Kobb with a K Salad with a side of herbed garlic bread makes a pretty good cool supper for the season’s first 90 degree day!
Who doesn’t love chile verde con carne (green chile with meat)? Traditionally cubes of pork are simmered in chicken broth with onion, garlic, diced green chiles and diced potato until the pork is done and tender and the potatoes are cooked. Sometimes it is served with rice and beans on a plate. Sometimes it is the filling for a burrito. It is a TexMex favorite.
It is always fun to play with a classic and approach it differently. I made the green chile sauce by simmering the potatoes and aromatics in achicken stock. I trimmed a little fat of my pork chops and added it to the broth for another little layer of flavor. The fat strips were removed when the sauce was finished. When the potatoes were done, I mashed about half of them in the pot. Then I simmered and stirred until the mashed potatoes thickened the broth and the liquid was reduced to the consistency of a cream gravy. I grilled a pork chop with a dusting of chipotle chili powder and served it on top of the green chile mixture. A grilled jalapeño was there for a little extra kick. On the side, a salad of black beans, celery, onion and miniature sweet peppers provided a cool balance to the chile.
This new look for chile verde con carne captured all the great flavors and gave the old recipe a new look.
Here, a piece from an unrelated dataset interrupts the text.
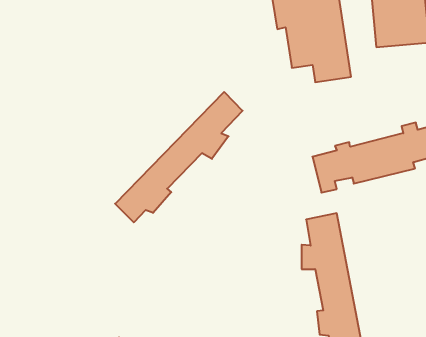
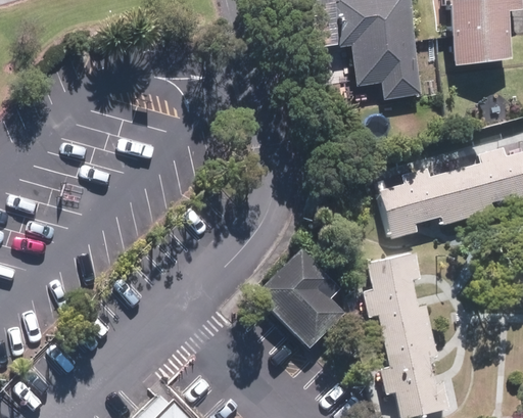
building: [115,92,243,222] -> none
building: none -> [266,253,345,340]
On March 27, I posted a dinner with a side of asparagus with an egg and Spanish chorizo sausage vinaigrette that was super delicious. Fortunately, I had a little of the sauce and a dozen spears of asparagus left in the fridge. You’ve seen my ham, swiss cheese and asparagus with poached egg breakfast before. This morning, I did a riff on it. I sautéed the asparagus in a dab of butter, wrapped it in deli-sliced (that means tissue paper thin slices you can almost read through) smoked ham and laid them on toasted dark German whole grain wheat bread. The bread is a new discovery for me and it is amazing. It’s made by Pepperidge Farms and not in all the groceries in town. I then drizzled the leftover vinaigrette over it all.
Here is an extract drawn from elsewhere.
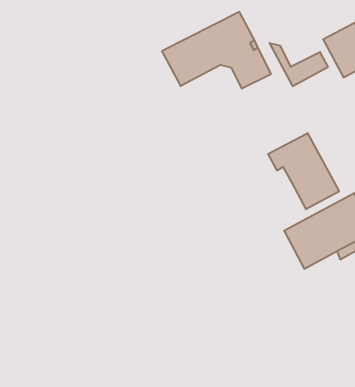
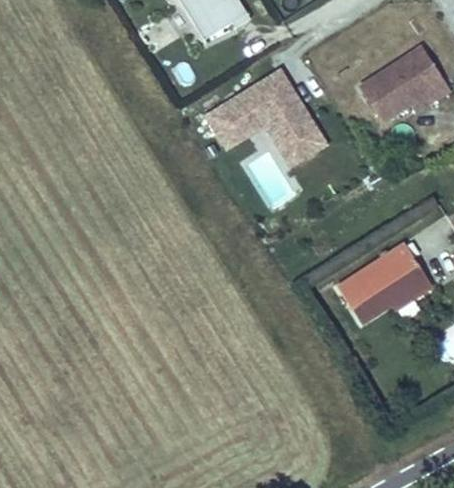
building: [270,43,328,86] -> [263,123,323,164]
building: [268,133,339,209] -> none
I read about a technique for microwave poaching eggs, so I tried it. Break an egg into a custard cup. Add a scant tablespoon of water over the egg. Cover with plastic wrap and poke a little hole in the wrap. Microwave for 1 minute. I like my yolks soft, so I reduced the time to 50 seconds. I still got hard yolks. I’ll do my poached eggs the old fashioned way next time. Even with the hard yolk, the egg on top of the ham and asparagus is always a good touch.
All said, it wasn’t a bad breakfast for using up the leftovers.